## Your assignment
Can you reproduce each of the rows below character for character, without changing anything?
------------------------
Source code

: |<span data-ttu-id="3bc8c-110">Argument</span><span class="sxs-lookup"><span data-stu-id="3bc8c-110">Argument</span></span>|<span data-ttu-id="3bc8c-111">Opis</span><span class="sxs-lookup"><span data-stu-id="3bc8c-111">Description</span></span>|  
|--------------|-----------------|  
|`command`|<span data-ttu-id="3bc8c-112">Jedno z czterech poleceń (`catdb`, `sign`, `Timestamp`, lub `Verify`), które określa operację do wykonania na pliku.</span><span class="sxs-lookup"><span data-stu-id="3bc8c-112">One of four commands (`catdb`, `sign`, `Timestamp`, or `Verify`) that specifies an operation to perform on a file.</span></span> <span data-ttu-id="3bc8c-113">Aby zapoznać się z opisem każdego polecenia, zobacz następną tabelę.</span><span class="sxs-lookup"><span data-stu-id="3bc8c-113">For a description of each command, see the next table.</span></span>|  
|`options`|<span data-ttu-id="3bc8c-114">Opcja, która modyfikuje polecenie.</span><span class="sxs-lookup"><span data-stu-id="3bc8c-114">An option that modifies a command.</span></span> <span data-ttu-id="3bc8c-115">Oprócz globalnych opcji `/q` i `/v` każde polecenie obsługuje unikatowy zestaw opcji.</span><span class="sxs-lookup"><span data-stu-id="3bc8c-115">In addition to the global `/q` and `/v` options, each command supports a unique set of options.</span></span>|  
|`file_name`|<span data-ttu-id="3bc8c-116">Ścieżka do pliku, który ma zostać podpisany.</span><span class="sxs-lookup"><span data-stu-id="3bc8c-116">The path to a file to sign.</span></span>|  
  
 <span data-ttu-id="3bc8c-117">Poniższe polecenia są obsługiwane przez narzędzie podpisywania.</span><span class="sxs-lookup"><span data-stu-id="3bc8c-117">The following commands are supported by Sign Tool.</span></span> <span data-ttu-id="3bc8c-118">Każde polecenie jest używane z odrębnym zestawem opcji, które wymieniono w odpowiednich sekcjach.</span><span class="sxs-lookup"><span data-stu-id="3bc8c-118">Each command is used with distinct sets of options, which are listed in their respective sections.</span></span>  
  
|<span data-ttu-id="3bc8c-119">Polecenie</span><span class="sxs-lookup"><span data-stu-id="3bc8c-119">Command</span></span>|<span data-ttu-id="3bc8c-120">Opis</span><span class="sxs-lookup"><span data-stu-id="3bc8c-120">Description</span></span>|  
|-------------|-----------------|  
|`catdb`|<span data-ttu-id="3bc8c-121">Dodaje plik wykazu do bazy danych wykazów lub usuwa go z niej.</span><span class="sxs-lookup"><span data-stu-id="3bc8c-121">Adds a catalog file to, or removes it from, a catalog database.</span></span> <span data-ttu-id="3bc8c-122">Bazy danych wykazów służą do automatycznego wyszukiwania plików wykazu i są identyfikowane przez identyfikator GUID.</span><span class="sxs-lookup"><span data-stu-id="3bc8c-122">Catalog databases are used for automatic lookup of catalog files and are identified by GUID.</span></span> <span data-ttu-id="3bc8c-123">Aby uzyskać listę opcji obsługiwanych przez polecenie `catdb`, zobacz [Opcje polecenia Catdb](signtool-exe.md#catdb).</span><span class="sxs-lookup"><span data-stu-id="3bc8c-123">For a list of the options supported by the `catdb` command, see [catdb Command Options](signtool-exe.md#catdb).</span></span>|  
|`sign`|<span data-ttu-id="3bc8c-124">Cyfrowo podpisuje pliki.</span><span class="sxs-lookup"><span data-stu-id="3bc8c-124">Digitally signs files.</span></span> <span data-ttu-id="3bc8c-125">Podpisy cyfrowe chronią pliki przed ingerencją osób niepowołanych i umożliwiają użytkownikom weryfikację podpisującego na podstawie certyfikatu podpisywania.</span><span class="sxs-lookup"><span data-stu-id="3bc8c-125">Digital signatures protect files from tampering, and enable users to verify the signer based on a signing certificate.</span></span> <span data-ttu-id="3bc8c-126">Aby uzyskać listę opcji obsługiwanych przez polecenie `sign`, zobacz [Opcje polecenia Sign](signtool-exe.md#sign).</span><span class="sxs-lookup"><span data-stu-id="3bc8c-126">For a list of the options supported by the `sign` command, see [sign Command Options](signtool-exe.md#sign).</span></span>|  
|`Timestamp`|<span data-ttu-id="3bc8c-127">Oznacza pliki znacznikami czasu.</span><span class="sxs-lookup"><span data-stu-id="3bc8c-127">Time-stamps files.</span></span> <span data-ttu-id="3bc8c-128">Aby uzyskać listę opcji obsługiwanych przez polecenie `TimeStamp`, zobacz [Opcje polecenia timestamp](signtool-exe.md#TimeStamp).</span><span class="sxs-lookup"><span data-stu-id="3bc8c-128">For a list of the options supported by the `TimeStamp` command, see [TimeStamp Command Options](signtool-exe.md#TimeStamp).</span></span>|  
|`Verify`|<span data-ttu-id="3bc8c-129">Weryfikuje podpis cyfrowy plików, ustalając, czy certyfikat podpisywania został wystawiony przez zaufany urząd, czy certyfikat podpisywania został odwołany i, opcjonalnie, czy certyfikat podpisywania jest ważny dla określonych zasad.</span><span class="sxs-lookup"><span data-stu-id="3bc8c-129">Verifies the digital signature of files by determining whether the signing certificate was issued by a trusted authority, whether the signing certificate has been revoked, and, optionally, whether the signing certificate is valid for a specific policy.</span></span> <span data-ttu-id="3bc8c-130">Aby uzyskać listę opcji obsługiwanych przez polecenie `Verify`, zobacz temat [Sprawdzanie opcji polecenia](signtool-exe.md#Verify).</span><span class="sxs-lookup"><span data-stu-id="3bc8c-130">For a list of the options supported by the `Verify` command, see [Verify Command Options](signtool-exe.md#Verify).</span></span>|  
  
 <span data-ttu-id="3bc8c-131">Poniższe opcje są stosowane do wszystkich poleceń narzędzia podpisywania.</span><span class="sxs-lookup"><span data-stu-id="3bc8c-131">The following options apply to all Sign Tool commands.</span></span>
------------------------
## Result of this exercise
Source code

: |<span data-ttu-id="3bc8c-110">Argument</span><span class="sxs-lookup"><span data-stu-id="3bc8c-110">Argument</span></span>|<span data-ttu-id="3bc8c-111">Opis</span><span class="sxs-lookup"><span data-stu-id="3bc8c-111">Description</span></span>|  
|--------------|-----------------|  
|`command`|<span data-ttu-id="3bc8c-112">Jedno z czterech poleceń (`catdb`, `sign`, `Timestamp`, lub `Verify`), które określa operację do wykonania na pliku.</span><span class="sxs-lookup"><span data-stu-id="3bc8c-112">One of four commands (`catdb`, `sign`, `Timestamp`, or `Verify`) that specifies an operation to perform on a file.</span></span> <span data-ttu-id="3bc8c-113">Aby zapoznać się z opisem każdego polecenia, zobacz następną tabelę.</span><span class="sxs-lookup"><span data-stu-id="3bc8c-113">For a description of each command, see the next table.</span></span>|  
|`options`|<span data-ttu-id="3bc8c-114">Opcja, która modyfikuje polecenie.</span><span class="sxs-lookup"><span data-stu-id="3bc8c-114">An option that modifies a command.</span></span> <span data-ttu-id="3bc8c-115">Oprócz globalnych opcji `/q` i `/v` każde polecenie obsługuje unikatowy zestaw opcji.</span><span class="sxs-lookup"><span data-stu-id="3bc8c-115">In addition to the global `/q` and `/v` options, each command supports a unique set of options.</span></span>|  
|`file_name`|<span data-ttu-id="3bc8c-116">Ścieżka do pliku, który ma zostać podpisany.</span><span class="sxs-lookup"><span data-stu-id="3bc8c-116">The path to a file to sign.</span></span>|  
  
 <span data-ttu-id="3bc8c-117">Poniższe polecenia są obsługiwane przez narzędzie podpisywania.</span><span class="sxs-lookup"><span data-stu-id="3bc8c-117">The following commands are supported by Sign Tool.</span></span> <span data-ttu-id="3bc8c-118">Każde polecenie jest używane z odrębnym zestawem opcji, które wymieniono w odpowiednich sekcjach.</span><span class="sxs-lookup"><span data-stu-id="3bc8c-118">Each command is used with distinct sets of options, which are listed in their respective sections.</span></span>  
  
|<span data-ttu-id="3bc8c-119">Polecenie</span><span class="sxs-lookup"><span data-stu-id="3bc8c-119">Command</span></span>|<span data-ttu-id="3bc8c-120">Opis</span><span class="sxs-lookup"><span data-stu-id="3bc8c-120">Description</span></span>|  
|-------------|-----------------|  
|`catdb`|<span data-ttu-id="3bc8c-121">Dodaje plik wykazu do bazy danych wykazów lub usuwa go z niej.</span><span class="sxs-lookup"><span data-stu-id="3bc8c-121">Adds a catalog file to, or removes it from, a catalog database.</span></span> <span data-ttu-id="3bc8c-122">Bazy danych wykazów służą do automatycznego wyszukiwania plików wykazu i są identyfikowane przez identyfikator GUID.</span><span class="sxs-lookup"><span data-stu-id="3bc8c-122">Catalog databases are used for automatic lookup of catalog files and are identified by GUID.</span></span> <span data-ttu-id="3bc8c-123">Aby uzyskać listę opcji obsługiwanych przez polecenie `catdb`, zobacz [Opcje polecenia Catdb](signtool-exe.md#catdb).</span><span class="sxs-lookup"><span data-stu-id="3bc8c-123">For a list of the options supported by the `catdb` command, see [catdb Command Options](signtool-exe.md#catdb).</span></span>|  
|`sign`|<span data-ttu-id="3bc8c-124">Cyfrowo podpisuje pliki.</span><span class="sxs-lookup"><span data-stu-id="3bc8c-124">Digitally signs files.</span></span> <span data-ttu-id="3bc8c-125">Podpisy cyfrowe chronią pliki przed ingerencją osób niepowołanych i umożliwiają użytkownikom weryfikację podpisującego na podstawie certyfikatu podpisywania.</span><span class="sxs-lookup"><span data-stu-id="3bc8c-125">Digital signatures protect files from tampering, and enable users to verify the signer based on a signing certificate.</span></span> <span data-ttu-id="3bc8c-126">Aby uzyskać listę opcji obsługiwanych przez polecenie `sign`, zobacz [Opcje polecenia Sign](signtool-exe.md#sign).</span><span class="sxs-lookup"><span data-stu-id="3bc8c-126">For a list of the options supported by the `sign` command, see [sign Command Options](signtool-exe.md#sign).</span></span>|  
|`Timestamp`|<span data-ttu-id="3bc8c-127">Oznacza pliki znacznikami czasu.</span><span class="sxs-lookup"><span data-stu-id="3bc8c-127">Time-stamps files.</span></span> <span data-ttu-id="3bc8c-128">Aby uzyskać listę opcji obsługiwanych przez polecenie `TimeStamp`, zobacz [Opcje polecenia timestamp](signtool-exe.md#TimeStamp).</span><span class="sxs-lookup"><span data-stu-id="3bc8c-128">For a list of the options supported by the `TimeStamp` command, see [TimeStamp Command Options](signtool-exe.md#TimeStamp).</span></span>|  
|`Verify`|<span data-ttu-id="3bc8c-129">Weryfikuje podpis cyfrowy plików, ustalając, czy certyfikat podpisywania został wystawiony przez zaufany urząd, czy certyfikat podpisywania został odwołany i, opcjonalnie, czy certyfikat podpisywania jest ważny dla określonych zasad.</span><span class="sxs-lookup"><span data-stu-id="3bc8c-129">Verifies the digital signature of files by determining whether the signing certificate was issued by a trusted authority, whether the signing certificate has been revoked, and, optionally, whether the signing certificate is valid for a specific policy.</span></span> <span data-ttu-id="3bc8c-130">Aby uzyskać listę opcji obsługiwanych przez polecenie `Verify`, zobacz temat [Sprawdzanie opcji polecenia](signtool-exe.md#Verify).</span><span class="sxs-lookup"><span data-stu-id="3bc8c-130">For a list of the options supported by the `Verify` command, see [Verify Command Options](signtool-exe.md#Verify).</span></span>|  
  
 <span data-ttu-id="3bc8c-131">Poniższe opcje są stosowane do wszystkich poleceń narzędzia podpisywania.</span><span class="sxs-lookup"><span data-stu-id="3bc8c-131">The following options apply to all Sign Tool commands.</span></span>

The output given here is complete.